I residenti si lamentano per i diversi cantieri sulla riviera. Il consigliere di opposizione Angelucci: «Il Prg risale al 1981 e va rivisto». Il sindaco Russo: pronti a trovare una soluzione e a mettere un freno
FRANCAVILLA. «Il piano regolatore va rivisto, per arginare l'edificazione della città, specie sulla riviera e restituire a Francavilla quegli spazi verdi di cui ha bisogno». A parlare è il consigliere di minoranza Roberto Angelucci, che torna sul discorso aperto qualche settimana fa dal collega Pier Paolo Paolini, il quale puntava il dito contro il proliferare di palazzine su viale Alcione.
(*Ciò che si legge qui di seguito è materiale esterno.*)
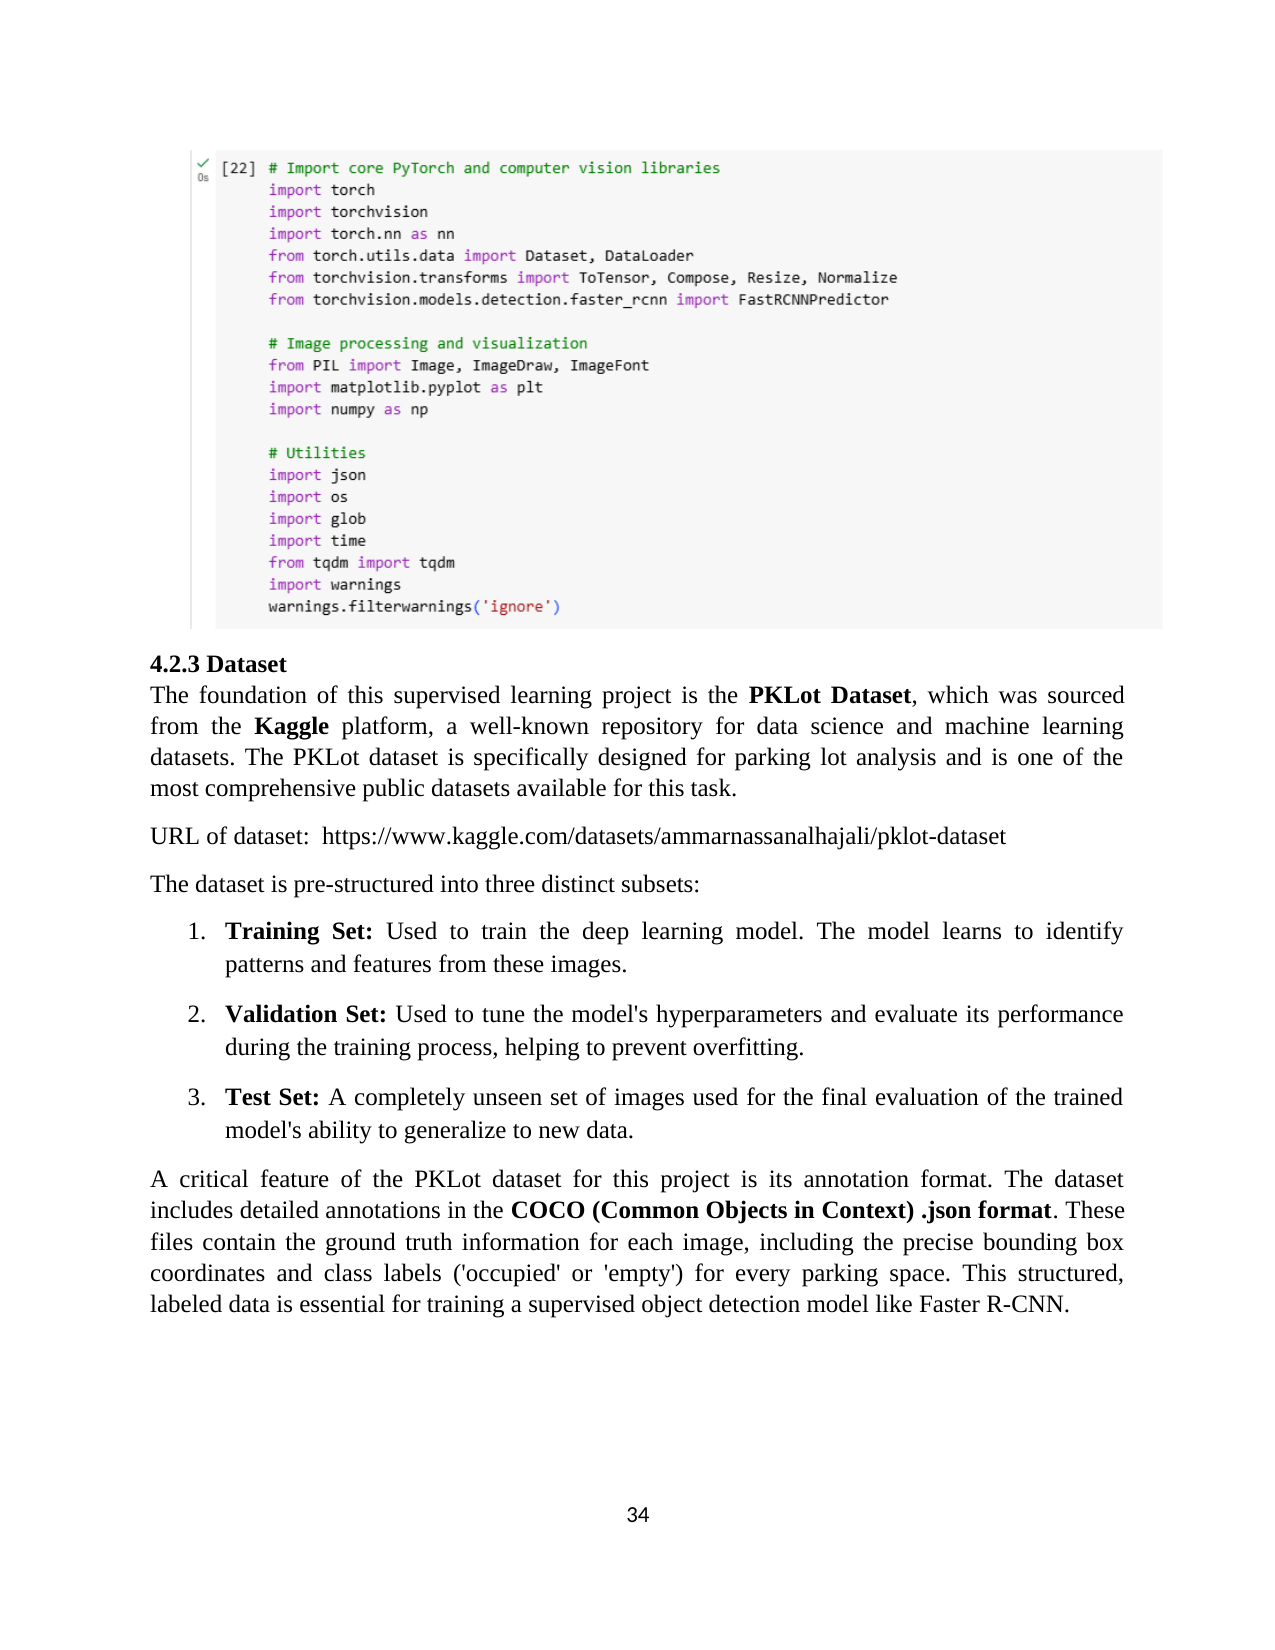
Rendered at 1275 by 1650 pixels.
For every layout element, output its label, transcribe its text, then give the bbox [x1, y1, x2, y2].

list Validation Set: Used to tune the model's hyperparameters and evaluate its performance during the training process, helping to prevent overfitting. [187, 999, 1125, 1061]
list Test Set: A completely unseen set of images used for the final evaluation of the trained model's ability to generalize to new data. [187, 1082, 1125, 1143]
text The dataset is pre-structured into three distinct subsets: [150, 869, 1125, 897]
list Training Set: Used to train the deep learning model. The model learns to identify patterns and features from these images. [187, 916, 1125, 978]
text The foundation of this supervised learning project is the PKLot Dataset, which was sourced from the Kaggle platform, a well-known repository for data science and machine learning datasets. The PKLot dataset is specifically designed for parking lot analysis and is one of the most comprehensive public datasets available for this task. [150, 680, 1125, 802]
text URL of dataset: https://www.kaggle.com/datasets/ammarnassanalhajali/pklot-dataset [150, 821, 1125, 850]
text A critical feature of the PKLot dataset for this project is its annotation format. The dataset includes detailed annotations in the COCO (Common Objects in Context) .json format. These files contain the ground truth information for each image, including the precise bounding box coordinates and class labels ('occupied' or 'empty') for every parking space. This structured, labeled data is essential for training a supervised object detection model like Faster R-CNN. [150, 1164, 1125, 1317]
subtitle 4.2.3 Dataset [150, 649, 1125, 678]
picture [187, 150, 1163, 629]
Del resto, basta fare una passeggiata lungo il tratto più a nord della città per rendersi conto della numerosa presenza di cantieri, alcuni in fase di avviamento, altri invece ben più avanti con i lavori. Non mancano le lamentele di chi in quelle zone ci abita, come dice anche Angelucci, che però sottolinea che «non si tratta di nulla di irregolare. Chi oggi costruisce in quei posti è perché ha avuto l'autorizzazione per edificare nel rispetto del mantenimento della cubatura. Il piano regolatore di Francavilla è molto vecchio, risale al 1981, e va aggiornato. La mia amministrazione nel 2006 aveva previsto un meccanismo per cui, non aumentando i volumi, gli interessati avrebbero potuto costruire su un loro terreno previo il versamento di un importo nelle casse comunali, che poi l'Ente avrebbe dovuto utilizzare per il mantenimento degli standard quali spazi verdi, parcheggi o marciapiedi. Inoltre, i destinatari del permesso per costruire avevano la possibilità di scegliere dove edificare, su un loro terreno o altrove, lasciando immutati sia gli standard che la cubatura». E ancora: «Evidentemente, non tutto il denaro incassato è stato speso per il mantenimento degli standard, motivo che oggi riporta d'attualità la revisione del piano regolatore. Occorre fissare un tetto all'edificabilità, anche in base alla popolazione, mentre serve trovare più spazio in città per aree verdi e parcheggi». A replicare ad Angelucci è il sindaco di Francavilla Luisa Russo, che nel recente passato aveva già risposto al consigliere Paolini: «Nel brevissimo periodo sottoporremo ai vari ordini professionali il regolamento edilizio, interverremo sicuramente sulle norme tecniche di attuazione e parallelamente si ragionerà sul piano regolatore, che è uno strumento per cui occorre un lasso di tempo di lavoro molto più lungo», assicura il primo cittadino. Di fatto, al netto di posizioni politiche che possono essere differenti, quello che traspare è una volontà comune di intervenire per mettere un freno all'edilizia e restituire alla città quegli spazi verdi di cui ha bisogno.